BEGIN SOURCE RECORDS

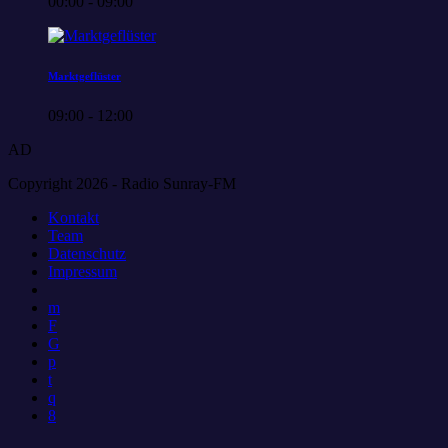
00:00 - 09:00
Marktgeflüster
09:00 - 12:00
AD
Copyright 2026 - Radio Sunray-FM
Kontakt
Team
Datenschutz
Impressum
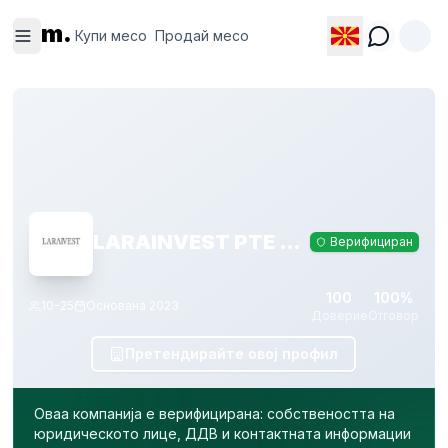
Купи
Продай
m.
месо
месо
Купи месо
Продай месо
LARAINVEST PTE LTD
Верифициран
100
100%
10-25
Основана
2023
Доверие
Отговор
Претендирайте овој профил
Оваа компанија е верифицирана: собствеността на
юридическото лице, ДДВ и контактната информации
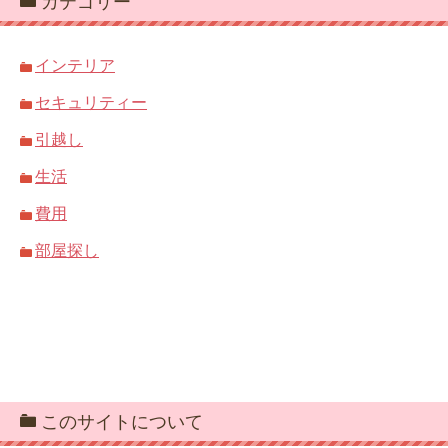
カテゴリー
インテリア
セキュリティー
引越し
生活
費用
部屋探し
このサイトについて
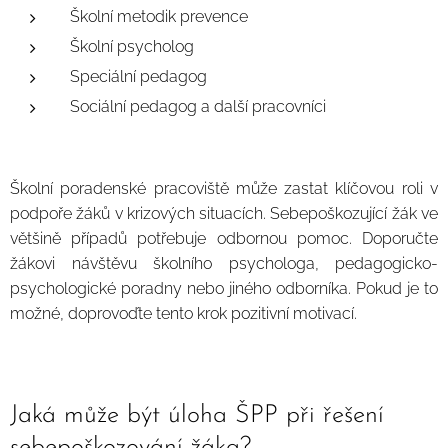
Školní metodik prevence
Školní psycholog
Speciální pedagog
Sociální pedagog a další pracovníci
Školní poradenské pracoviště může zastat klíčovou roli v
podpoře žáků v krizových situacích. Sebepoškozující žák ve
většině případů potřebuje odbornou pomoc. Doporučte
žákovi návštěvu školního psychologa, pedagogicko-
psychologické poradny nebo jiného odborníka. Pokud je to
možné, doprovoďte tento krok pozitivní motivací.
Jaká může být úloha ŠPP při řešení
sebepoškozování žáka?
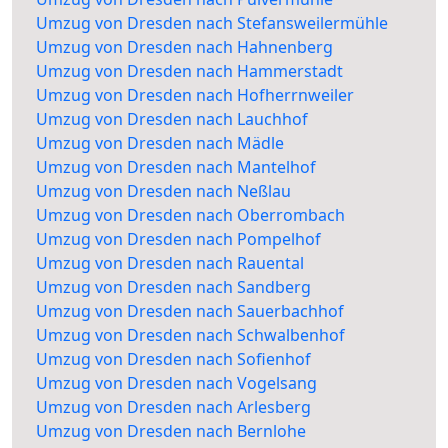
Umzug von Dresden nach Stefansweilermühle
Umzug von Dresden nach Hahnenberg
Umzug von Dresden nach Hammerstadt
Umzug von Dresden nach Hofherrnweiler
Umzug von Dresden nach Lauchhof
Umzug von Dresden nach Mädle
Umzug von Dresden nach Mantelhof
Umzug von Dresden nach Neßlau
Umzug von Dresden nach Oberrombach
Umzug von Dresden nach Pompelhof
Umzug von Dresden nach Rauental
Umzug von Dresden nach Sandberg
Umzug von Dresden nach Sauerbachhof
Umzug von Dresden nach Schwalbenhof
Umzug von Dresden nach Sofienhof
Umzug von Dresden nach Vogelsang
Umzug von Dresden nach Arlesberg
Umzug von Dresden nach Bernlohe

END SOURCE RECORDS

=== PROBLEM REQUIREMENTS ===
For each line of the data that has the word "může", report that line.

=== TASK RESULT ===
Školní poradenské pracoviště může zastat klíčovou roli v
Jaká může být úloha ŠPP při řešení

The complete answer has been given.